ASSIGNMENT> A word-for-word repeat of all the data is the goal.

—————

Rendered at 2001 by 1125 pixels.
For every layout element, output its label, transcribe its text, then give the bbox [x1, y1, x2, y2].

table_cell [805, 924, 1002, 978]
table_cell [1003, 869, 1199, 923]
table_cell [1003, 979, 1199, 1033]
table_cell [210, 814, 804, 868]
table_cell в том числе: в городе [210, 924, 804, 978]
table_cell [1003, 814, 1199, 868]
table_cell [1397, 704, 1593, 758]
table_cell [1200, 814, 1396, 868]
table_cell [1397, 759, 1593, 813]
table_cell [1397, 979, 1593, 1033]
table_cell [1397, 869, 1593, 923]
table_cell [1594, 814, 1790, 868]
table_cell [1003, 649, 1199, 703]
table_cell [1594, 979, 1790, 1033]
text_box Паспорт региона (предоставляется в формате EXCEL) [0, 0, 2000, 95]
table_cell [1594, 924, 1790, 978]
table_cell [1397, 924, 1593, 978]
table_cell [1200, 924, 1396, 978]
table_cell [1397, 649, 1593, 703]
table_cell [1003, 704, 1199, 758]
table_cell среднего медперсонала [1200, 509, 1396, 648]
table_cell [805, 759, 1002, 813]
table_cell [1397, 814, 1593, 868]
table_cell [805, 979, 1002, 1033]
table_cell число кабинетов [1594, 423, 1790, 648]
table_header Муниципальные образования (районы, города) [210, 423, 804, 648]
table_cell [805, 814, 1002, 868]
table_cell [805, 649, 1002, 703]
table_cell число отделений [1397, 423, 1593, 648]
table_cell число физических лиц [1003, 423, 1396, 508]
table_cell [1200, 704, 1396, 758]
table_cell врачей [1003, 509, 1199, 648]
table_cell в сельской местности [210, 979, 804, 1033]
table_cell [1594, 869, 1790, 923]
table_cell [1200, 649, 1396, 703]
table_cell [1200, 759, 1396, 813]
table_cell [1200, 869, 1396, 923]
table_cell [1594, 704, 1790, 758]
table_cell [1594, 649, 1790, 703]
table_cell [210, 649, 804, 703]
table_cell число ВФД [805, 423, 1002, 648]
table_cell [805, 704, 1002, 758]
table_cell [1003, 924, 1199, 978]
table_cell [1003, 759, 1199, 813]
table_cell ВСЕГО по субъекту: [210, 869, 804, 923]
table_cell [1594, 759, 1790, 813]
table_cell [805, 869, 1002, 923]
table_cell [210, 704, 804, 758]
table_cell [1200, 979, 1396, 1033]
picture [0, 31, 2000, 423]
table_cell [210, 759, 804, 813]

—————

TASK RESULT>
Rendered at 2001 by 1125 pixels.
For every layout element, output its label, transcribe its text, then give the bbox [x1, y1, x2, y2].

table_cell [805, 924, 1002, 978]
table_cell [1003, 869, 1199, 923]
table_cell [1003, 979, 1199, 1033]
table_cell [210, 814, 804, 868]
table_cell в том числе: в городе [210, 924, 804, 978]
table_cell [1003, 814, 1199, 868]
table_cell [1397, 704, 1593, 758]
table_cell [1200, 814, 1396, 868]
table_cell [1397, 759, 1593, 813]
table_cell [1397, 979, 1593, 1033]
table_cell [1397, 869, 1593, 923]
table_cell [1594, 814, 1790, 868]
table_cell [1003, 649, 1199, 703]
table_cell [1594, 979, 1790, 1033]
text_box Паспорт региона (предоставляется в формате EXCEL) [0, 0, 2000, 95]
table_cell [1594, 924, 1790, 978]
table_cell [1397, 924, 1593, 978]
table_cell [1200, 924, 1396, 978]
table_cell [1397, 649, 1593, 703]
table_cell [1003, 704, 1199, 758]
table_cell среднего медперсонала [1200, 509, 1396, 648]
table_cell [805, 759, 1002, 813]
table_cell [1397, 814, 1593, 868]
table_cell [805, 979, 1002, 1033]
table_cell число кабинетов [1594, 423, 1790, 648]
table_header Муниципальные образования (районы, города) [210, 423, 804, 648]
table_cell [805, 814, 1002, 868]
table_cell [805, 649, 1002, 703]
table_cell число отделений [1397, 423, 1593, 648]
table_cell число физических лиц [1003, 423, 1396, 508]
table_cell [1200, 704, 1396, 758]
table_cell врачей [1003, 509, 1199, 648]
table_cell в сельской местности [210, 979, 804, 1033]
table_cell [1594, 869, 1790, 923]
table_cell [1200, 649, 1396, 703]
table_cell [1200, 759, 1396, 813]
table_cell [1200, 869, 1396, 923]
table_cell [1594, 704, 1790, 758]
table_cell [1594, 649, 1790, 703]
table_cell [210, 649, 804, 703]
table_cell число ВФД [805, 423, 1002, 648]
table_cell [805, 704, 1002, 758]
table_cell [1003, 924, 1199, 978]
table_cell [1003, 759, 1199, 813]
table_cell ВСЕГО по субъекту: [210, 869, 804, 923]
table_cell [1594, 759, 1790, 813]
table_cell [805, 869, 1002, 923]
table_cell [210, 704, 804, 758]
table_cell [1200, 979, 1396, 1033]
picture [0, 31, 2000, 423]
table_cell [210, 759, 804, 813]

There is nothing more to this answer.